The Colorado Rockies had an abysmal start to the season. After a mid-season manager change, the team made a miraculous turnaround and by season’s end, they owned the Wild Card spot for the National League.
I rented a 200-400mm lens to use for the games. If you don’t own a long lens and you plan to cover a sporting event like this, I would strongly recommend renting one as well. It enables you to get closer to the action. Using my monopod, my equipment was very mobile, and I mostly shot with the 200-400mm lens for both games. I also carried my backup camera with a 17-55mm 2.8 lens.
Game 3 was scheduled in Denver for October 10th. A cold front through Colorado called for temperatures to hover in the teens by game time. By midday, the National League announced that Game 3 would be delayed one day.
That was welcome news. I had visions of frozen fingers trying to photograph the game.
The next day, the temperature had “soared” to 35 degrees by the time the first pitch was thrown, setting a new record for the coldest Division Series game. With a start time of 8:07 p.m., temperatures were only bound to get colder. After setting yet another record -the longest Division Series game, at four hours and six minutes, the game-ending temperatures had dipped into the twenties.
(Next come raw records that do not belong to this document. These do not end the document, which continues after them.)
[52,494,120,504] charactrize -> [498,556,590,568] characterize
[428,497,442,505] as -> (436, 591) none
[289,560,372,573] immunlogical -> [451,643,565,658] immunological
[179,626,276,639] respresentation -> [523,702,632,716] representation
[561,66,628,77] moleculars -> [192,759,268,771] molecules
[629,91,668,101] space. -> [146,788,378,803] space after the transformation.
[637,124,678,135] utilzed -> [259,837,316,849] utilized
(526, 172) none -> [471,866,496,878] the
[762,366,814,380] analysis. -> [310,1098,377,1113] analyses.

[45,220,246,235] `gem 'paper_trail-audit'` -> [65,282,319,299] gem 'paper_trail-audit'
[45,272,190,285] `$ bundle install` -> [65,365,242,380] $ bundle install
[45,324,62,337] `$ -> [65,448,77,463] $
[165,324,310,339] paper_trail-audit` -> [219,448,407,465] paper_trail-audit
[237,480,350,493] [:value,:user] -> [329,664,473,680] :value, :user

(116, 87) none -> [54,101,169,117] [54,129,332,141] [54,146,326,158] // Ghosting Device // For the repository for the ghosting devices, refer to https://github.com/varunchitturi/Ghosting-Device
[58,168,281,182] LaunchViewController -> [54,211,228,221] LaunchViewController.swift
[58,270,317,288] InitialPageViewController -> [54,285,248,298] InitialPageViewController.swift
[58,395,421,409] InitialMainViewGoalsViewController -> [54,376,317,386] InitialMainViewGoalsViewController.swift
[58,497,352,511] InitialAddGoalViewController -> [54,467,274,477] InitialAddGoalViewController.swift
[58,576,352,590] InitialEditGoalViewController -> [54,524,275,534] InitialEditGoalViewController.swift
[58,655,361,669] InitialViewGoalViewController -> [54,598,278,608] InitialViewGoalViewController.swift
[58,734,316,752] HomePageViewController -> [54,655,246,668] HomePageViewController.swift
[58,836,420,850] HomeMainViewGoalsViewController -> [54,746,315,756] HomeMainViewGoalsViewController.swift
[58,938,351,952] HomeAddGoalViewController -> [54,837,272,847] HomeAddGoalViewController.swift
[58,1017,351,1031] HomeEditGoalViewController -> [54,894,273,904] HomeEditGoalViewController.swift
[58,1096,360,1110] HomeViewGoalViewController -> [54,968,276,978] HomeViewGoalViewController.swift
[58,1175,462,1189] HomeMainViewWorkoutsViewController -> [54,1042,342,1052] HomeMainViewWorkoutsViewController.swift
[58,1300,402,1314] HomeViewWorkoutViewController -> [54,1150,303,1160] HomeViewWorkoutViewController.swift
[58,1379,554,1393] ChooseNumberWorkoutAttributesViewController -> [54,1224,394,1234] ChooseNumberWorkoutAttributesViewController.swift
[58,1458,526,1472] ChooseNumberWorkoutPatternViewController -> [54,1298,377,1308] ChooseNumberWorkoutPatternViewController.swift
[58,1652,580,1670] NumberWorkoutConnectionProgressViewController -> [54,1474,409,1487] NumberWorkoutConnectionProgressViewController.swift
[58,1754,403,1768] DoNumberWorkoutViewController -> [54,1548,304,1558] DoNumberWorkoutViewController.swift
With the help of Aisia Williams at Shutterstock, I received credentials that allowed me to access the field prior to the start of both games. By game time I was sitting in the photographers’ pit next to the Rockies’ dugout. I quickly figured out the “protocol” for photographers. Row 1 of the photography area was clearly reserved for the “big names” like Sports Illustrated, AP, UPI, and so forth. The next level was mainly for the TV cameras but had a spot for two photographers, one of which I claimed. Shortly after, two “regulars” arrived and their stares told me I was in “their” spot. Not wanting to be sent to the photographers’ area in the concourse, I moved up to the third and final level of the pit area. There I was safe; sitting next to the TBS on-field announcer, I had my spot.
With a start time at 4:30 p.m., and temperatures in the mid-forties, the conditions for both playing baseball and shooting pictures had considerably improved. I secured my same seat in the photographers’ pit as the night before. It was a good thing I did, as there was an additional TV camera and photographer in the pit area. Although I was as close to the field as the players in the dugout, I found my seat for the “rookie sports photographer” not without difficulties. With two photographers standing in front of me and a continually turning TV camera, I found it a challenge just deciding where to focus and finding an open spot to shoot.
The on-field experience was terrific. I was able to capture players in a very relaxed state and get some great close-ups you would not normally have without being on the field. Pre-game warm-ups brought old friends together from both teams. It was difficult to imagine that by game time, there would be no love lost between them.
Unfortunately for those of us in Colorado, the Rockies found themselves playing their last game of the year by Game 4. After a wild late-game rally to take the lead and seemingly force the series back to Philadelphia, they lost in the ninth inning.
There could have been nothing worse for the players and fans than to have to watch the on-field celebration of the Phillies on the Rockies’ home turf. I suppose that embosses the old saying, “the thrill of victory and the agony of defeat.”
All in all it was a once-in-a-lifetime experience. I had my “Sports Illustrated” shot of Dexter Fowler leaping over the Phillies’ second baseman. I am already looking ahead to working with On The Red Carpet for other events coming up in Denver.